Post hoc power - power of which test? [General Sta­tis­tics]

posted by d_labes  – Berlin, Germany, 2014-03-14 14:53 (4134 d 10:40 ago) – Posting: # 12624
Views: 9,232

Dear Kumar Naidu,

❝ I have one study result with me of diuretic class drug. The study was refrence replicated study with N=50. The result obtained is given below

Cmax - 91.41(83.04 - 100.62), CV=34.25, Power=96.82

❝ AUC(0 to t)- 90.14(85.78 - 94.72) , CV=17.31, Power=100.00


I'm not a friend of calculating post-hoc power :no:. Search the forum to see why.
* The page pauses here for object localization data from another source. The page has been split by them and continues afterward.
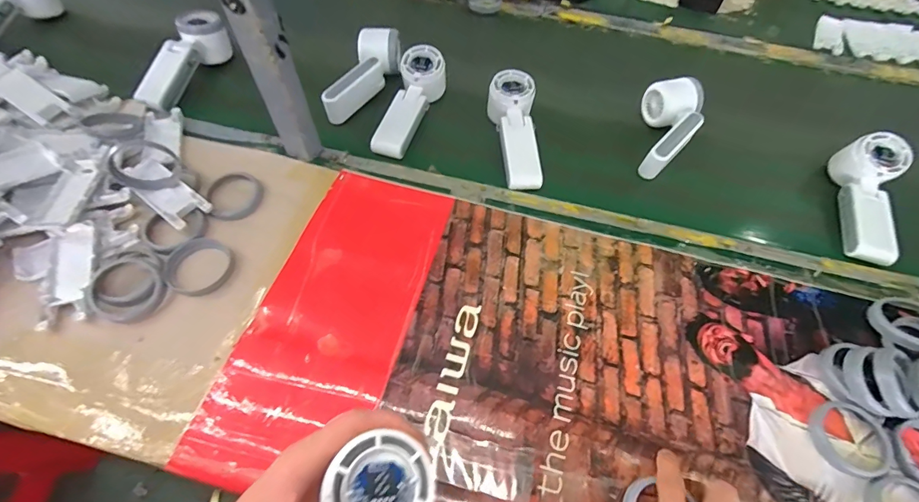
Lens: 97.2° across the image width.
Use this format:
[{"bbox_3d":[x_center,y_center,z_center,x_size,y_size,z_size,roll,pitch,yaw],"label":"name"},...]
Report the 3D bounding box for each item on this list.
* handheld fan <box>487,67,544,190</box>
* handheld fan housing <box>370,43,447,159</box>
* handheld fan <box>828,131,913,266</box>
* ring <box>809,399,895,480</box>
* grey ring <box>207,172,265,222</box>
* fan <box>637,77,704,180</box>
[{"bbox_3d":[0.070,-0.158,0.509,0.057,0.038,0.165,-1,59,-3],"label":"handheld fan"},{"bbox_3d":[-0.067,-0.194,0.539,0.054,0.042,0.166,18,72,8],"label":"handheld fan housing"},{"bbox_3d":[0.481,-0.066,0.465,0.053,0.047,0.153,22,61,10],"label":"handheld fan"},{"bbox_3d":[0.334,0.160,0.346,0.061,0.006,0.059,1,59,-2],"label":"ring"},{"bbox_3d":[-0.243,-0.060,0.442,0.054,0.015,0.057,1,59,-2],"label":"grey ring"},{"bbox_3d":[0.275,-0.160,0.523,0.068,0.045,0.144,12,59,5],"label":"fan"}]

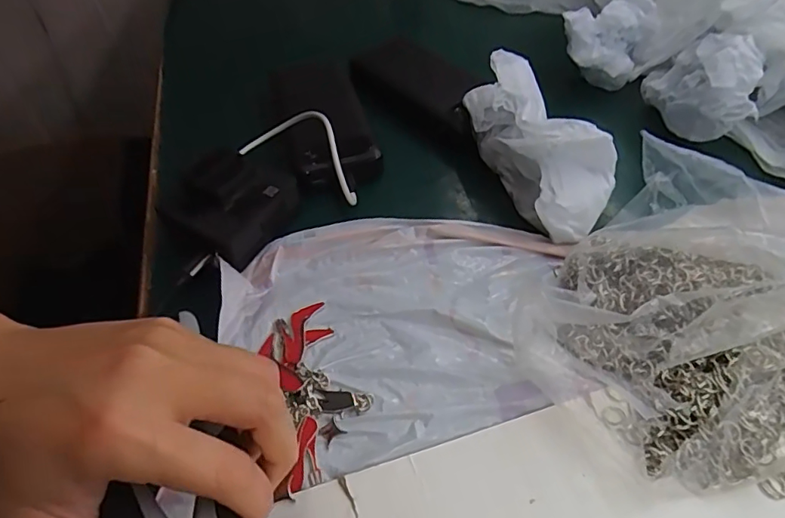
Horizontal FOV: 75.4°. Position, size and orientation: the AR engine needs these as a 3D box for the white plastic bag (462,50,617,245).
[{"bbox_3d":[0.109,-0.086,0.374,0.067,0.069,0.145,-18,53,-10],"label":"white plastic bag"}]

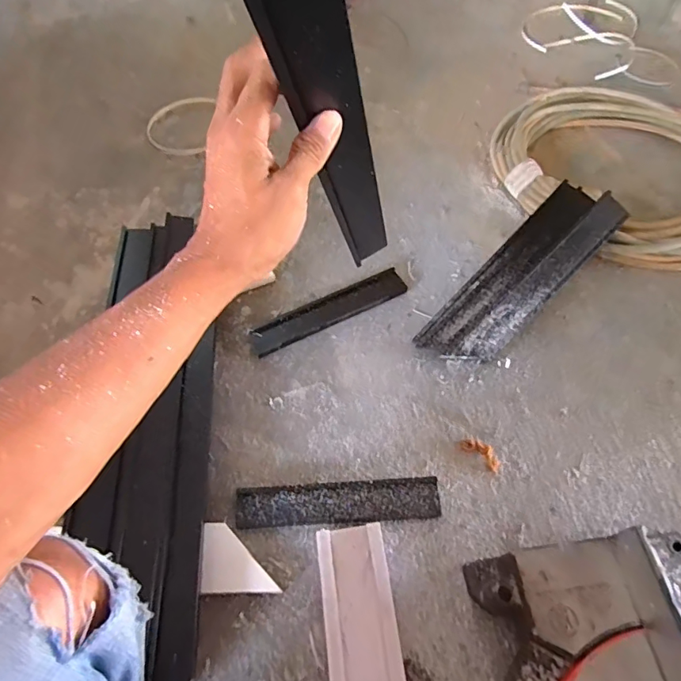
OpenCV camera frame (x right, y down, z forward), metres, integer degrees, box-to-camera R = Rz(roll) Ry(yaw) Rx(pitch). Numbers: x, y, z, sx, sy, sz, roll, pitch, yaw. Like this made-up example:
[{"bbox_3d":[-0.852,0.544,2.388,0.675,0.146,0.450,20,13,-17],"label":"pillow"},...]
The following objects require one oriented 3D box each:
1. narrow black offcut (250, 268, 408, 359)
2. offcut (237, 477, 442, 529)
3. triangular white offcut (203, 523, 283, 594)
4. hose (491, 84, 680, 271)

But if you nevertheless insist to do so, I think it should be the right power, namely the power of the BE test (90% confidence intervals contained in the acceptance range 80-125 or, alternatively, two one-sided t-tests TOST). And sorry, I couldn't reproduce your numbers in calculating that power!

Using PowerTOST (not considering the unbalancedness within sequence groups) I obtain:
#Cmax
power.TOST(CV=0.3425, theta0=0.9141, n=50, design="2x3x3")
#[1] 0.7421506
# AUC
power.TOST(CV=0.1731, theta0=0.9014, n=50, design="2x3x3")
# [1] 0.9902765


If your numbers are from Phoenix/WinNonlin see this thread to find out that the power values from that software are statistically nonsense.